Maximum
Swine
Marketing Ltd. Newsletter
Hog Commentary for
March 7th, 2006
Hog
Markets
Regional cash hog prices performed well beginning lower and
then gaining value into the end of the week. National cash prices
were slightly lower for the week due to the lag and lower spot
prices early. The ISM region posted cash bids of $2.50 US per
cwt over a week earlier with the national average losing $1.04
US per cwt. Impressive moves in the cutout (up $2.58/cwt) have
not been closely followed by the cash market and packers have
had the ability to widen their margins. Slaughter had been running
slightly below last year levels but came in this week slightly
higher at 1.971 million. Although slaughter was slightly higher,
disease issues in major hog producing regions of Canada and
the Midwest have been identified and packers are reporting some
tightness in specific regions. Weights still remain high when
compared to historical data but have fallen from 273.8lbs in
the first week of January to 269.5lbs last week, which also
marks the first time that they came in below 270lbs. Lean
hog futures continue to struggle as traders seem reluctant to
put any value into the market. Basis (LH-ISM) is currently -0.08,
which is classified as inverted. Normal basis for this time
of the year is +4.00, which provides evidence that the current
lean hog future market is severely undervalued. For the week
Apr was down 135 points, Jun was down 55 points but Jul, Aug,
Oct, and Dec contracts ended the week 12, 40, 55, and 43 points
higher respectively. The nearby contracts are being undervalued
as traders feel that cheap domestic poultry at the retail level
in the US will eventually pull down pork prices. Cheap poultry
in the US market has been caused by the back up in poultry exports
due to the spread of Avian Flu in Asia, Europe, the Middle East,
and Africa.
Feed Markets
Numerous reports of bird flu spreading across Europe, Asia and
Africa in the past week have lowered soymeal demand projections
and pressured the nearby contract to its lowest level since
late Nov 2005. Fundamentally the soy complex is weak given the
poor demand outlook, large soybean ending stock projections
and large production slated for South America and the upcoming
crop in the US. Ending stocks in the US are currently pegged
at 505 million bushels resulting in a stocks-to-use ratio of
17.8% and may see further adjustments higher in Friday’s
USDA Supply/Demand report. Recent rains across the Midwest contributed
to the weak tone as planting conditions improved substantially
given a dry start to the year.
Aggressive long liquidation sent corn futures 5-6 cents lower
on Monday accounting for all of the downside seen in the past
week. Investment by commodity index funds over the past month
appreciated the price of corn for 2006 however traders noted
than a technical correction was needed given the steady climb
higher since the middle of January. Bird flu related demand
concerns and a drop off in weekly export numbers added to the
negative tone to start this week. Hog producers who have been
affected by the recent tariff placed on US origin feed corn
will have to wait until the middle of April to get a more clear
picture of the long-term effects on the market.

- [Information shown]
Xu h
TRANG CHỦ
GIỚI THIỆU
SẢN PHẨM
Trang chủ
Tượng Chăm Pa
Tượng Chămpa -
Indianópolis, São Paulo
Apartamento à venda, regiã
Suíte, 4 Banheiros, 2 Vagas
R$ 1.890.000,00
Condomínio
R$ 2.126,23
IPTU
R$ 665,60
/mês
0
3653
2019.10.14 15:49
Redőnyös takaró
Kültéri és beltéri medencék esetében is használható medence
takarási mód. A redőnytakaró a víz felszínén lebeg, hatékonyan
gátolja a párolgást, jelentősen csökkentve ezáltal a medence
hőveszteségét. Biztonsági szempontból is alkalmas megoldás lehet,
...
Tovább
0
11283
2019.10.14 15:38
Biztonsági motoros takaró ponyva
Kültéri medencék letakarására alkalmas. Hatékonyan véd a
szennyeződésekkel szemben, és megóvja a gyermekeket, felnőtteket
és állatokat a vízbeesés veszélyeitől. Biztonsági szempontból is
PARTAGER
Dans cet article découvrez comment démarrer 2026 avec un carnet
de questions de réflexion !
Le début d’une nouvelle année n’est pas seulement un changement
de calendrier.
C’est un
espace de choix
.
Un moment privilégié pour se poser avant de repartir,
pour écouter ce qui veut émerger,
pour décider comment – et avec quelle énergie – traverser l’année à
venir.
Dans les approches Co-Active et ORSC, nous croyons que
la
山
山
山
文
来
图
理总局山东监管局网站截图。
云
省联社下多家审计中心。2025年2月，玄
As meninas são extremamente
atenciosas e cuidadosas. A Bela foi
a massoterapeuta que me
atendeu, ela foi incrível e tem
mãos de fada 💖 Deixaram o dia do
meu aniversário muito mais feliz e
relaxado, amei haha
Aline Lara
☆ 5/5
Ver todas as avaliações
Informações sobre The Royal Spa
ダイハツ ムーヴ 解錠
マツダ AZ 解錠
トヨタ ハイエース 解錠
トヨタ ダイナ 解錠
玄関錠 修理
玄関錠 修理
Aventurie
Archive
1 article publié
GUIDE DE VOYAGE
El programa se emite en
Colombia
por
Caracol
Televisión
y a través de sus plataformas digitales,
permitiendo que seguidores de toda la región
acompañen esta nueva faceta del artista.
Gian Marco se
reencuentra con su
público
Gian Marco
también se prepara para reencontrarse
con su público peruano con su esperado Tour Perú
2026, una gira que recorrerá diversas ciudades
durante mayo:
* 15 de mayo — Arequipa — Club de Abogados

- [Work item]
Answer these questions from the hog commentary:
(a) What was the slaughter figure reported for this week?
(b) At how many bushels are US ending stocks currently pegged, and what stocks-to-use ratio does that give?
(c) By how much did corn futures fall on Monday?

- [Answer section]
(a) 1.971 million
(b) 505 million bushels, for a stocks-to-use ratio of 17.8%
(c) 5-6 cents